Firstly, the government should strengthen Waste Management Systems. Proper waste management practices is an important factor to dissuade littering. Without proper systems  of disposal, the public comes to short, as concerns ways to safely and properly dispose of their waste. The government should ensure competition among waste management companies that are willing to  improve the waste management infrastructure by enhancing waste collection services, establishing recycling facilities, and increasing the number of disposal sites. 

Furthermore, public Awareness Campaigns must be intensified. Education and awareness initiatives are vital to change cultural attitudes and behaviors towards littering. These campaigns should emphasize the environmental, economic, and health consequences of littering, encouraging responsible waste disposal practices. 

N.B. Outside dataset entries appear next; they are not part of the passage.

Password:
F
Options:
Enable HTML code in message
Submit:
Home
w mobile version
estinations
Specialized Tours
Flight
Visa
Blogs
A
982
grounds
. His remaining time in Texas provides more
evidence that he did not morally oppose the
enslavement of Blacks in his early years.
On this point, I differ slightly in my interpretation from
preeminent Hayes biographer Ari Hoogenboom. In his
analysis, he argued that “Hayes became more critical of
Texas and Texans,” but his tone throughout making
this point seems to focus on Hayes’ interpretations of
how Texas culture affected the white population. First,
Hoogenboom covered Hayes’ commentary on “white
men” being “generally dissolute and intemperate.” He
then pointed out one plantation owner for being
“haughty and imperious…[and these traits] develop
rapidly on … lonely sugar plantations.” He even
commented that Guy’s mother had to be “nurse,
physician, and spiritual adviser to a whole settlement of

Also, intensifying community engagements. Change begins with engaging local communities. Engaging local communities is crucial in combating littering. Community-led clean-up drives, waste segregation initiatives, and the establishment of recycling centers can promote a sense of ownership and responsibility among residents.

As a method of deterrence, the government can enforce existing littering laws more effectively and impose penalties on offenders. This approach will deter potential litterers and create a culture of accountability. For instance, Singapore is known for being one of the cleanest countries due to its strict anti-littering laws. Littering in Singapore faces a fine of $300 and above, accompanied by community cleaning as part of punishment. Undoubtedly, these strict littering/waste legislations are proof of effectively tackling littering. Fines and non-custodial sentences can be meted out to those who flout the rules to serve as deterrent to others. Norway has just increased its price on  plastic bags from about 1GHC to almost 5 - that's an  incentive to reuse the bag several times before throwing  it away, or replacing  it with a reusable carry along bag.

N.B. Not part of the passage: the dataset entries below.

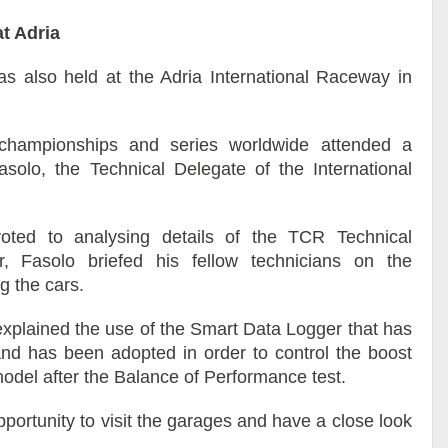
t Adria
s also held at the Adria International Raceway in
championships and series worldwide attended a
olo, the Technical Delegate of the International
oted to analysing details of the TCR Technical
, Fasolo briefed his fellow technicians on the
g the cars.
 explained the use of the Smart Data Logger that has
d has been adopted in order to control the boost
 model after the Balance of Performance test.
portunity to visit the garages and have a close look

Lastly, combatting this menace also thrives on fostering collaborative efforts and partnerships between the government, NGOs, businesses, and communities. Partnerships can facilitate the implementation of sustainable waste management practices and promote innovation in recycling and waste reduction. The Young Reporter for Environment Ghana program,  through  it´s mother organization center for Sustainable Transformation  (CeST), is a member  of the behavior task force of Ghana NPAP - Ghana's National Plastic Action Partnership, focusing on education  and  awareness amongst other things. Joining  forces at all levels of governance, including  the individual and the  household  is the only way  we  can combat the littering menace in Ghana.

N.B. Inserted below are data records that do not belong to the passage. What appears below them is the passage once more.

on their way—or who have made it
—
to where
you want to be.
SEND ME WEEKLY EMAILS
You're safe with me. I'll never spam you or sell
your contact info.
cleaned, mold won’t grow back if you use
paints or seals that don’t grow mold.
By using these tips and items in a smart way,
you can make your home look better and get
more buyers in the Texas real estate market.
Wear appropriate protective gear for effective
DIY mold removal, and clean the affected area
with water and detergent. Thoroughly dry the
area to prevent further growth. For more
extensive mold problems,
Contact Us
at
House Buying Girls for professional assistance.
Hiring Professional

The littering crisis in Ghana poses a severe threat to the environment, public health, and the economy. It demands immediate action from all segments of society to address the root causes and implement sustainable solutions. Government must also prioritize transitioning fully to a circular economy if indeed Ghana wants to tackle the insanitary conditions in the country. The solutions aforementioned, I believe, are a step in the right direction to mitigate the littering crisis and pave the way for a cleaner, healthier, and more sustainable future.